Decreased levels of female hormones, such as estrogen and progesterone, are expected in menopausal women and may lead to a variety of health issues. These chemicals, responsible for regulating the reproductive system, are produced in lesser quantities as the ovaries stop releasing eggs and menstruation ceases. Disturbed sleep, cardiovascular issues, dermatological conditions, musculoskeletal problems, and gynecological complaints are among the health disorders associated with the menopause, and changes in the body’s natural hormone production are the root cause of these complaints. Hormone Replacement Therapy, or HRT, may alleviate many of the symptoms associated with the menopause and make life easier for women undergoing this biological process.
Adults require between seven and nine hours of sleep per night to remain healthy, but the menopause, causing a variety of nocturnal issues, can have an adverse impact on sleeping patterns. Hot flushes and night sweats, both common symptoms of the menopause, may cause sleep disturbances, as can anxiety and depression. Increased urination, resulting from declining estrogen levels, disrupts sleep, while decreased progesterone production may cause insomnia due to the hormone’s ability to induce sleep. These conditions are often temporary, but physicians, upon weighing the risks and benefits of HRT, may recommend the use of synthetic hormones to alleviate these symptoms. Insomnia, a cause of hypertension and heart disease, may be relieved with HRT.
The onset of the menopause, occurring between the ages of forty-five and fifty-five, can increase the risk of cardiovascular disease.
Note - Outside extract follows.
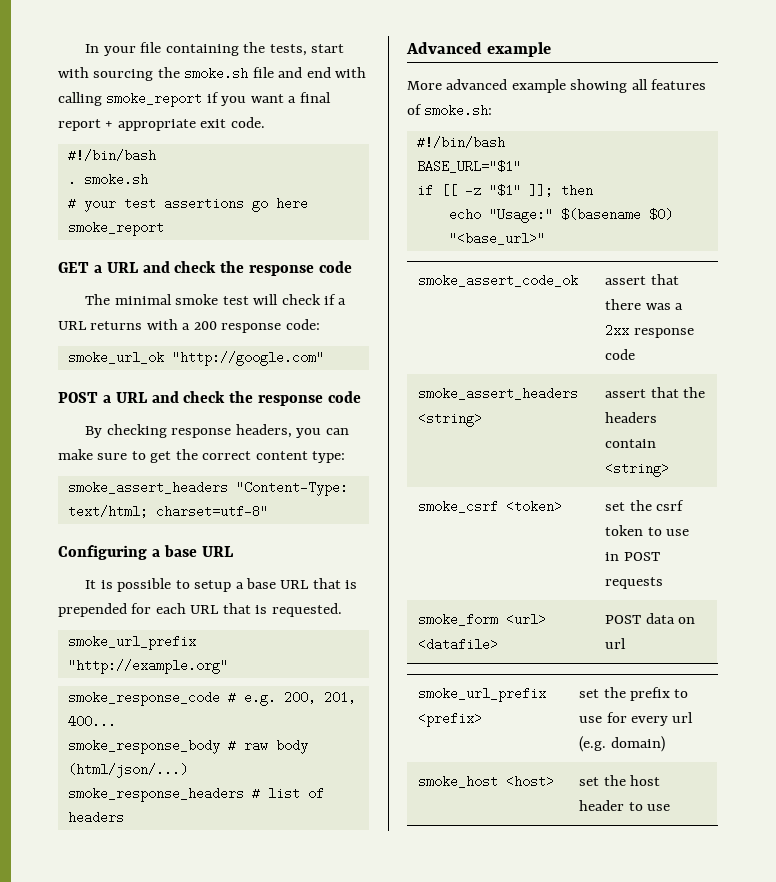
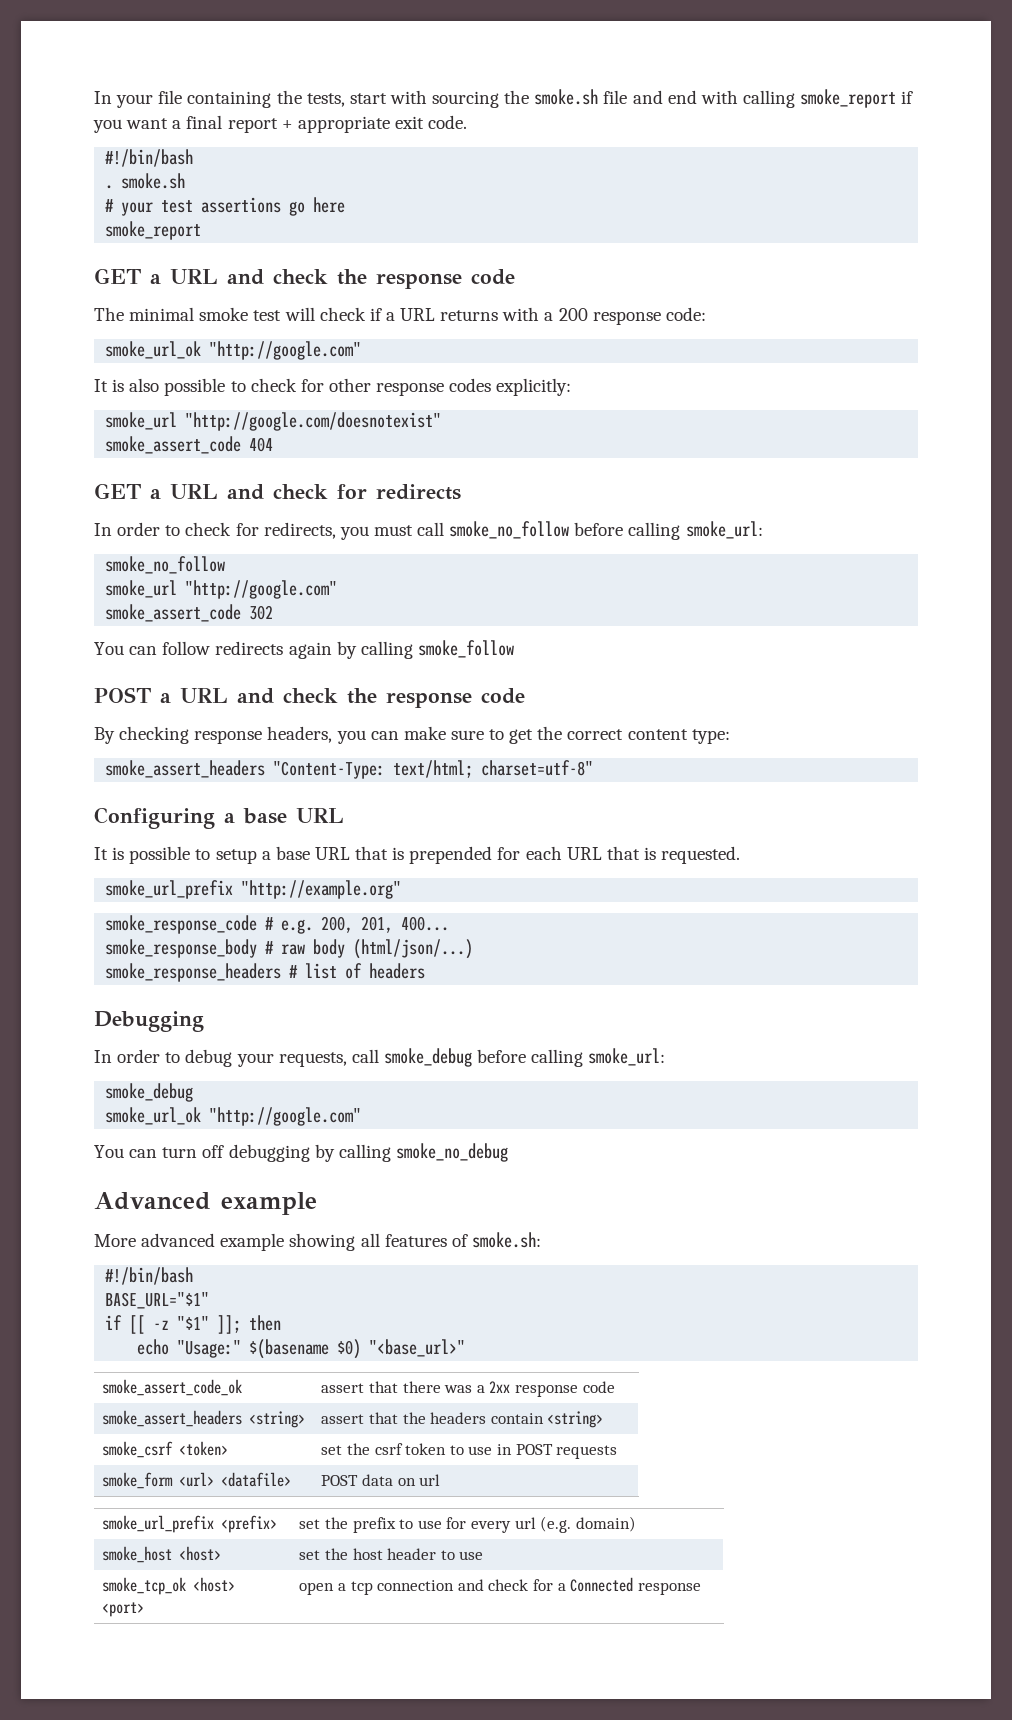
(324, 358) none -> [94,378,572,396] [105,412,442,431] [105,436,274,454] [94,483,461,500] [94,521,763,540] [105,556,226,574] [105,580,338,599] [105,604,274,622] [94,640,514,659] // It is also possible to check for other response codes explicitly: // smoke_url "http://google.com/doesnotexist" // smoke_assert_code 404 // GET a URL and check for redirects // In order to check for redirects, you must call smoke_no_follow before calling smoke_url: // smoke_no_follow // smoke_url "http://google.com" // smoke_assert_code 302 // You can follow redirects again by calling smoke_follow
(124, 817) none -> [94,1011,204,1032] [94,1048,666,1067] [105,1083,194,1102] [105,1107,362,1126] [94,1143,508,1162] // Debugging // In order to debug your requests, call smoke_debug before calling smoke_url: // smoke_debug // smoke_url_ok "http://google.com" // You can turn off debugging by calling smoke_no_debug
(671, 807) none -> [102,1577,236,1595] [102,1602,145,1617] [299,1577,701,1595] // smoke_tcp_ok <host> <port> | open a tcp connection and check for a Connected response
Research suggests that one-in-three women will experience cardiovascular disease during their lifetime and that, while lifestyle choices also play a role, declining estrogen levels are a contributing factor. Estrogen has a beneficial effect on the heart, strengthening the arteries, and women are less likely to experience heart attacks and strokes before the onset of the menopause. The use of synthetic hormones, taken in pill form, can increase the risk of blood clots, but absorbing these chemicals through the skin via patches or gels can reduce the likelihood of blood clotting and may mitigate the adverse effects of decreased estrogen levels on cardiovascular health.
Loss of collagen and elastin, which help to maintain the skin’s youthful appearance, is a common occurrence during the menopause and can accelerate the aging process. Estrogen is known to prevent the skin from thinning due to its promotion of collagen and elastin production, and declining hormone levels may result in the skin losing its thickness and elasticity. Vascularisation, or the process in which new capillaries are created, is essential for the maintenance of healthy skin, and decreased estrogen levels may hinder the development of new blood vessels. Studies suggest that Hormone Replacement Therapy can prevent wrinkling, caused by the loss of collagen and elastin, and stop skin from drying out but is less effective at preventing skin atrophy.
Reduced muscle mass and decreased bone density, caused by falling estrogen levels, can occur during the menopause and present an increased risk of fractures as well as a loss of strength. Evidence shows that Hormone Replacement Therapy improves the health of women experiencing musculoskeletal problems, such as osteoporosis, resulting from a drop in estrogen production. Osteoporosis, a major complaint of perimenopausal and postmenopausal women, causes bones to become brittle and can result in fractures and deformations of the skeleton. Synthetic female hormones may improve the health of bones, ligaments, and tendons while preventing the loss of strength associated with muscle deterioration. The symptoms of arthritis, however, may be aggravated.
The menopause may cause the vagina to become dry, itchy, and painful due to a decrease in female sex hormone production levels. Hormone Replacement Therapy is known to alleviate several gynecological complaints, such as sexual dysfunction and pain during sexual intercourse, that are associated with the menopause.